Your goal.
Please reproduce the whole backend README text below word for word.

Document segment.
######

Files

Oxy8 b44867abfa midpoint - go

2026-03-05 15:39:47 -03:00

6.6 KiB

Raw Blame History

Backend App (`backend/app`)

This folder contains the FastAPI backend for visualizador_instanciados.

The backend executes SPARQL queries against an AnzoGraph SPARQL endpoint over HTTP (optionally LOAD a TTL on startup).

Files

main.py
- FastAPI app setup, startup/shutdown (lifespan), and HTTP endpoints.
settings.py
- Env-driven configuration (pydantic-settings).
sparql_engine.py
- SPARQL execution layer:
  - AnzoGraphEngine: HTTP POST to /sparql with Basic auth + readiness gate.
- create_sparql_engine(settings) creates the engine.
graph_export.py
- Shared helpers to:
  - build the snapshot SPARQL query used for edge retrieval
  - map SPARQL JSON bindings to {nodes, edges}.
models.py
- Pydantic response/request models:
  - Node, Edge, GraphResponse, StatsResponse, etc.
pipelines/graph_snapshot.py
- Pipeline used by /api/graph to return a {nodes, edges} snapshot via SPARQL.
pipelines/layout_dag_radial.py
- DAG layout helpers used by pipelines/graph_snapshot.py:
  - cycle detection
  - level-synchronous Kahn layering
  - radial (ring-per-layer) positioning.
pipelines/snapshot_service.py
- Snapshot cache layer used by /api/graph and /api/stats so the backend doesn't run expensive SPARQL twice.
pipelines/subclass_labels.py
- Pipeline to extract rdfs:subClassOf entities and aligned rdfs:label list.

Runtime Flow

On startup (FastAPI lifespan):

create_sparql_engine(settings) selects and starts a SPARQL engine.
The engine is stored at app.state.sparql.

On shutdown:

app.state.sparql.shutdown() is called to close the HTTP client.

######

Entries provided.

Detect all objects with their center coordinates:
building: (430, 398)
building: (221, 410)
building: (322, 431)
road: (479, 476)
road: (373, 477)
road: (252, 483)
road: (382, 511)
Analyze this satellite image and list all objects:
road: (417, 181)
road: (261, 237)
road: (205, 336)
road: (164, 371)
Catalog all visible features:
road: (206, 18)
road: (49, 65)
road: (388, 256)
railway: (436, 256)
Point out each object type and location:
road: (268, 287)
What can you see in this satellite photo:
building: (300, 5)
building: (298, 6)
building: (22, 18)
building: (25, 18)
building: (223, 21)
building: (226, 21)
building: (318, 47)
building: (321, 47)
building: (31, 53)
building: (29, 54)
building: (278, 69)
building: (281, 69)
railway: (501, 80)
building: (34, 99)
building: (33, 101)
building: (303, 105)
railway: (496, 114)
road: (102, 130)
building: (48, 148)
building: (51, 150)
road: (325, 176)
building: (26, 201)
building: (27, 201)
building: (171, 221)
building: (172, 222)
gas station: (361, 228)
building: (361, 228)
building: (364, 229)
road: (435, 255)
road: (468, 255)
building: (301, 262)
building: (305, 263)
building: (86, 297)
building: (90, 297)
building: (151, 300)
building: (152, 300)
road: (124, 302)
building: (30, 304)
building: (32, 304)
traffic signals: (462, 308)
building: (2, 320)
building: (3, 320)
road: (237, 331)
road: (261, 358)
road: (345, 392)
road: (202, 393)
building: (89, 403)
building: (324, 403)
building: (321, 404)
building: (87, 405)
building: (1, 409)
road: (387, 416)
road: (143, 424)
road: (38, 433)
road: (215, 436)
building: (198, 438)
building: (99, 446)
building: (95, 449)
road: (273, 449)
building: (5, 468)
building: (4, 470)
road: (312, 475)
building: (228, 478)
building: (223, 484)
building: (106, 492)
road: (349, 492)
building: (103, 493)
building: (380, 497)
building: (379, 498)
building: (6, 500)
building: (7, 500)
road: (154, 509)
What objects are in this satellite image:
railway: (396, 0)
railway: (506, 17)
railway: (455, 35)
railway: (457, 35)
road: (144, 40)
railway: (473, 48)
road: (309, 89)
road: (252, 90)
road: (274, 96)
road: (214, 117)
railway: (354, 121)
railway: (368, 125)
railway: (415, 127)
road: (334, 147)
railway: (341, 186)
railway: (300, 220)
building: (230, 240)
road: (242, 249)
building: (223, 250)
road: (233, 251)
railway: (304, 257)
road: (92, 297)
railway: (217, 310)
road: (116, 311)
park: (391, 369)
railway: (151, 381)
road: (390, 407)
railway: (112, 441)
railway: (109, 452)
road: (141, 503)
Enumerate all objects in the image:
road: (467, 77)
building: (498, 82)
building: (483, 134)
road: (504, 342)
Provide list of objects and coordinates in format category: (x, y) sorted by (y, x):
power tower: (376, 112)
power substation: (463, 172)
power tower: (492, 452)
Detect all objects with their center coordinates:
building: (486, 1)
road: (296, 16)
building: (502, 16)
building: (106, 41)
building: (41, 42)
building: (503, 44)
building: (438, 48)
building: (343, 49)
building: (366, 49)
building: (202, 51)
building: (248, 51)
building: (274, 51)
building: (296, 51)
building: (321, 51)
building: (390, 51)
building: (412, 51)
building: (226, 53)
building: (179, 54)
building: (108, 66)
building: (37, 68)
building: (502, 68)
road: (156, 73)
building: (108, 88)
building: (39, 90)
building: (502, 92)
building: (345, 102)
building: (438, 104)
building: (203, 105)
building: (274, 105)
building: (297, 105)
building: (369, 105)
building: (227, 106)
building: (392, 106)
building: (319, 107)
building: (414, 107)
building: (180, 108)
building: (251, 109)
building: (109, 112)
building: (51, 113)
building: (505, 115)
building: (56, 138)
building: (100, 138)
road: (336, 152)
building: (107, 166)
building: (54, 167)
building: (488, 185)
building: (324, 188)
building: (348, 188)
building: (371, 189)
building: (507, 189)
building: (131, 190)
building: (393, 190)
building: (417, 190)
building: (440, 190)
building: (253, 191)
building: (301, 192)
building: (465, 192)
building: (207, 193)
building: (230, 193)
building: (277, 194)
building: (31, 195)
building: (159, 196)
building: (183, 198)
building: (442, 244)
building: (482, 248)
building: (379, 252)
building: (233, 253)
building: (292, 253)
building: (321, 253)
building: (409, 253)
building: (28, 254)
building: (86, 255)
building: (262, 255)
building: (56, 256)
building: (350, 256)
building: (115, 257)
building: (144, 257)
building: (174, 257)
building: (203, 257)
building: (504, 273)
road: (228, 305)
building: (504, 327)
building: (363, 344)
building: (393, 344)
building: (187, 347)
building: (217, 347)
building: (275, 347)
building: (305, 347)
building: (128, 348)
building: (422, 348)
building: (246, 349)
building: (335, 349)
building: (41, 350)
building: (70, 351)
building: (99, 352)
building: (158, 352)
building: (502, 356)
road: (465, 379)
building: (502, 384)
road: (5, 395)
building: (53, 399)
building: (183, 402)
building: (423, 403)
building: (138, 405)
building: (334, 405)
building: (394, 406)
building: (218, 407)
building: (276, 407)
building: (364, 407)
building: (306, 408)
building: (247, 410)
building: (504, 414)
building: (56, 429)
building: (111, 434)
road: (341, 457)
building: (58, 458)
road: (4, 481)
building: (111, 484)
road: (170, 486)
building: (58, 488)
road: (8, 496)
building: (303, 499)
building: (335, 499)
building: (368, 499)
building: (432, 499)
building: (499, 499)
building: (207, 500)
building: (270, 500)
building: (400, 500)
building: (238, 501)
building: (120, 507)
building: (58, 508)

######

Full output.
Files

Oxy8 b44867abfa midpoint - go

2026-03-05 15:39:47 -03:00

6.6 KiB

Raw Blame History

Backend App (`backend/app`)

This folder contains the FastAPI backend for visualizador_instanciados.

The backend executes SPARQL queries against an AnzoGraph SPARQL endpoint over HTTP (optionally LOAD a TTL on startup).

Files

main.py
- FastAPI app setup, startup/shutdown (lifespan), and HTTP endpoints.
settings.py
- Env-driven configuration (pydantic-settings).
sparql_engine.py
- SPARQL execution layer:
  - AnzoGraphEngine: HTTP POST to /sparql with Basic auth + readiness gate.
- create_sparql_engine(settings) creates the engine.
graph_export.py
- Shared helpers to:
  - build the snapshot SPARQL query used for edge retrieval
  - map SPARQL JSON bindings to {nodes, edges}.
models.py
- Pydantic response/request models:
  - Node, Edge, GraphResponse, StatsResponse, etc.
pipelines/graph_snapshot.py
- Pipeline used by /api/graph to return a {nodes, edges} snapshot via SPARQL.
pipelines/layout_dag_radial.py
- DAG layout helpers used by pipelines/graph_snapshot.py:
  - cycle detection
  - level-synchronous Kahn layering
  - radial (ring-per-layer) positioning.
pipelines/snapshot_service.py
- Snapshot cache layer used by /api/graph and /api/stats so the backend doesn't run expensive SPARQL twice.
pipelines/subclass_labels.py
- Pipeline to extract rdfs:subClassOf entities and aligned rdfs:label list.

Runtime Flow

On startup (FastAPI lifespan):

create_sparql_engine(settings) selects and starts a SPARQL engine.
The engine is stored at app.state.sparql.

On shutdown:

app.state.sparql.shutdown() is called to close the HTTP client.